In 1897, Maria Montessori was hired in the psychiatric clinic of the University of Rome where she studied mentally ill children and adults, whose only therapy was medical and chemical, while she observed results through methods based on education.
She became director of the speech therapy school in Rome and continued her research based on that of Jean Itard and Edouard Seguin (French physician-educators of the early 19th century) from whom she borrowed the material created for the sensory impaired (rough letters, etc). Since these deficient children eventually learn to read and write like children without disabilities, Maria Montessori wondered why they should not surpass basic learning.

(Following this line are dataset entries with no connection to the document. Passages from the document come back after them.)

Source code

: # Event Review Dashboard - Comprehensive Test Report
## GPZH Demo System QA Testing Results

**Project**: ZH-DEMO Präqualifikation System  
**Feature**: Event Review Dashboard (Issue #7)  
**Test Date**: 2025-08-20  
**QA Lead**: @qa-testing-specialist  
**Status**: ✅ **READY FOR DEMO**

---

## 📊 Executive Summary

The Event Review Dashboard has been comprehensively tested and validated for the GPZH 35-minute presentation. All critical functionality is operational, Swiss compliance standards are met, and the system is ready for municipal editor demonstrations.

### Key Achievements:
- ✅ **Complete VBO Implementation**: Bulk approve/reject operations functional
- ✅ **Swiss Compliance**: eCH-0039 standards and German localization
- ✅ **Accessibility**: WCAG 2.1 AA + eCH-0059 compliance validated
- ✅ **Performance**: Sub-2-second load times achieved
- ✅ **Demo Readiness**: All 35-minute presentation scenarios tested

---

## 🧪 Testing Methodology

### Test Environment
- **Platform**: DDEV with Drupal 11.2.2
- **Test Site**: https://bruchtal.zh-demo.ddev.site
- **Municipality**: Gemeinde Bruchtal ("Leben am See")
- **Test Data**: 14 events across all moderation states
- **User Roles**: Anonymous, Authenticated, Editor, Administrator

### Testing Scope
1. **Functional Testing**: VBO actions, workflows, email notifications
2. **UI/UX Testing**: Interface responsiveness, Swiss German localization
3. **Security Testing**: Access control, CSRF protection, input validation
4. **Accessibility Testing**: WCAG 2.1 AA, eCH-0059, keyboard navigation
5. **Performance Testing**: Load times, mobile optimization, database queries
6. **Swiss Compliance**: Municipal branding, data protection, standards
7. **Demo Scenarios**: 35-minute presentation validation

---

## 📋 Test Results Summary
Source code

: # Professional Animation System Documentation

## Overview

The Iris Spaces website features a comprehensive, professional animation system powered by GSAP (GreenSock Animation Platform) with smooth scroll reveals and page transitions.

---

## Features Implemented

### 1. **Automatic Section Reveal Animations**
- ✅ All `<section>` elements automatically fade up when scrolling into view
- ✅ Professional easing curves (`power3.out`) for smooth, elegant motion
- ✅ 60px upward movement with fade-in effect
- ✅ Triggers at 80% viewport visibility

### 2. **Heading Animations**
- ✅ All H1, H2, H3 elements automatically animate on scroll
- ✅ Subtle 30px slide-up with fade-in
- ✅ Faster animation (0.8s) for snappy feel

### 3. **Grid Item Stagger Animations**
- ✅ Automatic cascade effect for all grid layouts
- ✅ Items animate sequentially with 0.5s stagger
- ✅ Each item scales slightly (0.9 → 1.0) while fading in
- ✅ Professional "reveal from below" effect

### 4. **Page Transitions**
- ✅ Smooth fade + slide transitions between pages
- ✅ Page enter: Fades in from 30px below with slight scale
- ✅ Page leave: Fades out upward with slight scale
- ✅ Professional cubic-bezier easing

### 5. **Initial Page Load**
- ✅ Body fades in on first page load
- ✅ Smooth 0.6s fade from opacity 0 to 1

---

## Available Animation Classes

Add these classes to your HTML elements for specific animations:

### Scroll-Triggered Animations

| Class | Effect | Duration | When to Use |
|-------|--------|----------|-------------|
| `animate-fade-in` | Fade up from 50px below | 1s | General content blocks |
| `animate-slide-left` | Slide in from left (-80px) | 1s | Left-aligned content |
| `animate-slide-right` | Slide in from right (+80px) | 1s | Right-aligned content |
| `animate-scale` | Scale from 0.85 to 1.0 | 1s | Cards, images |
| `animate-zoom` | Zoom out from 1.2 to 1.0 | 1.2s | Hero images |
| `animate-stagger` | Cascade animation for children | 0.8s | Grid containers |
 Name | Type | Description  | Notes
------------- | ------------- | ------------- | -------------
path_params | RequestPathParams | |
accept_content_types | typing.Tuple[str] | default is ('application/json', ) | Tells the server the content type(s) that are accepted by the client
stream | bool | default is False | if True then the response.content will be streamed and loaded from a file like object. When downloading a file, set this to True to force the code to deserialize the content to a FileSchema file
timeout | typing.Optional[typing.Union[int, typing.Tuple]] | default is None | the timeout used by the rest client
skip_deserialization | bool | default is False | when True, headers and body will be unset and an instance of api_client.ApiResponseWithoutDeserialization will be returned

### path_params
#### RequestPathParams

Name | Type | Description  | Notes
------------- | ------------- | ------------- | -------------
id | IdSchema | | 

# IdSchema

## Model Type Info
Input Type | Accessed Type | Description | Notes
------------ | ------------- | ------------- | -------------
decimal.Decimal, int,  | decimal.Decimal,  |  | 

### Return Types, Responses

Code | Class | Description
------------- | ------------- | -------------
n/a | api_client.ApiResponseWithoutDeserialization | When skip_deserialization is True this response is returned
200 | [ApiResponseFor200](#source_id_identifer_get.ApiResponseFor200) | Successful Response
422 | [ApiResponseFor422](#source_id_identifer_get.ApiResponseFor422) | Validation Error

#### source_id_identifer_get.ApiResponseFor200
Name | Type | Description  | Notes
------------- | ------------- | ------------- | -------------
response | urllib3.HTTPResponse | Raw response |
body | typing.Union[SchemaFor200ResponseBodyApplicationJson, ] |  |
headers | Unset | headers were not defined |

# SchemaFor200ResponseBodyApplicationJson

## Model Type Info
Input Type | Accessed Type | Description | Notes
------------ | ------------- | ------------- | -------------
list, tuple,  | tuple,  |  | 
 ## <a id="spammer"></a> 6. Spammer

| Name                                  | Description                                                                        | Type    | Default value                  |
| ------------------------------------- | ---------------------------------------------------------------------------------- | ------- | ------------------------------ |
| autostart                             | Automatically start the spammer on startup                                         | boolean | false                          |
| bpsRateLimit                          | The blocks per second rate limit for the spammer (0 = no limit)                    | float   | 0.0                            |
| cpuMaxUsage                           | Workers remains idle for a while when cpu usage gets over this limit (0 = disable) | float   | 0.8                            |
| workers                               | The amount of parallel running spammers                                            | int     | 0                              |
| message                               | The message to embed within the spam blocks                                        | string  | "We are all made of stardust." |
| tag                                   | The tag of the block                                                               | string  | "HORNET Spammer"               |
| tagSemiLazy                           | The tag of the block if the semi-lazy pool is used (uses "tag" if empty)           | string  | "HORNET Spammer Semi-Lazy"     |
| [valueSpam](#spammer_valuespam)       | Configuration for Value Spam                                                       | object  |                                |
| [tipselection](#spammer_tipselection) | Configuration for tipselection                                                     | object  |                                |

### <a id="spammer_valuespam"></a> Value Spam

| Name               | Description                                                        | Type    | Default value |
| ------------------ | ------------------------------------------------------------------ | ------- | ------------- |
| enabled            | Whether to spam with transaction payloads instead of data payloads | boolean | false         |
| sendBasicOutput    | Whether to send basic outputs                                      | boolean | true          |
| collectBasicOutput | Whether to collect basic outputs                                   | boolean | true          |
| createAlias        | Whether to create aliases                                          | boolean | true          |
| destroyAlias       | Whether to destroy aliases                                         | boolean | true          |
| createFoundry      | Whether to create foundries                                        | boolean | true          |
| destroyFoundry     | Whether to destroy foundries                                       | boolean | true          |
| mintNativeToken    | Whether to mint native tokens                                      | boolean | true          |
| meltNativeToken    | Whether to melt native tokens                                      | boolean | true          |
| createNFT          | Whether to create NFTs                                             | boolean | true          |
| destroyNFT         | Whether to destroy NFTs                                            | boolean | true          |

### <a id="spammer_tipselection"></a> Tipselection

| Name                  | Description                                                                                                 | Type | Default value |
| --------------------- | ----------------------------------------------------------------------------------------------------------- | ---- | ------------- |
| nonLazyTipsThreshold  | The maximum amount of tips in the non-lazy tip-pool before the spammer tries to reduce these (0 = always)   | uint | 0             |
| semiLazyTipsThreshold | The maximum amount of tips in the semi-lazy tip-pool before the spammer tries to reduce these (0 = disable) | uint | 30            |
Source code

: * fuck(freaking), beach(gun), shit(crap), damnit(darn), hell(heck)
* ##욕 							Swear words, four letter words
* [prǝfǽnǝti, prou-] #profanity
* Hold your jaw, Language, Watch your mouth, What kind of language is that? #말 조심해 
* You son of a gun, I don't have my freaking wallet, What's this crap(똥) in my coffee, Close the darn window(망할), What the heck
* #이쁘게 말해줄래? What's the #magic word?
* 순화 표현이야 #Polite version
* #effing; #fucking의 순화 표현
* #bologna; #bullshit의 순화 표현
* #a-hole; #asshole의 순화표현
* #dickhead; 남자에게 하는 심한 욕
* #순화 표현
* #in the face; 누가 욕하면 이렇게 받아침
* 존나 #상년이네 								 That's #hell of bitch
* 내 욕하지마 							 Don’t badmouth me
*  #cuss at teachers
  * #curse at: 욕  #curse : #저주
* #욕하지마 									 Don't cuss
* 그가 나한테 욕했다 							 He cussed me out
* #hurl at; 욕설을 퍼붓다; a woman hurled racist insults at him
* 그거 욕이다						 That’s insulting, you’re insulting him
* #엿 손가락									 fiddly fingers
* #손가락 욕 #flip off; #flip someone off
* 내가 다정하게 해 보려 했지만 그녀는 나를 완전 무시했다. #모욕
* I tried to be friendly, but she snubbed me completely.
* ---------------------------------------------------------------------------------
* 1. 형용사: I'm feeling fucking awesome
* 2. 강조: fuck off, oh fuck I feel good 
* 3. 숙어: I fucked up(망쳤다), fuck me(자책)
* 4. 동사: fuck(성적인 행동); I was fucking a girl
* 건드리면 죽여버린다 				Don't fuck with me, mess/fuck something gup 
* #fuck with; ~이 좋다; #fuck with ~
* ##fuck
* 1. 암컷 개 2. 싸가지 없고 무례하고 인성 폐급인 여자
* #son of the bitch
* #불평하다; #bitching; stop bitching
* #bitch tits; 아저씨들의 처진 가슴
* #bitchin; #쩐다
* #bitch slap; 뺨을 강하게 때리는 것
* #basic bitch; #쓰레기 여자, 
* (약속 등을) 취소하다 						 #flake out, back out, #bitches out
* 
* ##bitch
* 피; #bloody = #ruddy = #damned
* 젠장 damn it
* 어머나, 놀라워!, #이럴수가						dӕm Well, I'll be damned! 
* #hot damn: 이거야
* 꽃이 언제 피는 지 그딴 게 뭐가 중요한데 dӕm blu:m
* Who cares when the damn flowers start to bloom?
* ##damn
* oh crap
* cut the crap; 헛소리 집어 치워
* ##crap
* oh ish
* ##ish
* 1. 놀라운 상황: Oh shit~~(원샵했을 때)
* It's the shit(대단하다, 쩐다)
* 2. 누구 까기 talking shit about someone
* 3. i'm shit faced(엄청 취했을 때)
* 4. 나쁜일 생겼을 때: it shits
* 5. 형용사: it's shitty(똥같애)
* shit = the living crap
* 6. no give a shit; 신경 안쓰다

She therefore transposed her methods to children aged 3 to 6 in the first “Casa dei Bambini” that she opened in 1907 in a poor neighborhood of Rome (San Lorenzo). It was there that she developed the “Montessori pedagogy” as we know it today, with: prepared environment, attention phenomenon, free choice of activity, calibration of self-correcting material, etc.). She then analyzed that the child who chooses his activity, who manipulates and repeats, can fix his attention for a very long time.
During the First World War, Maria Montessori left Italy to live in the United States, and in the second, she went to Spain, then England, the Netherlands, and India.
Throughout her life she wrote books to support her research.
She died in 1952 in the Netherlands.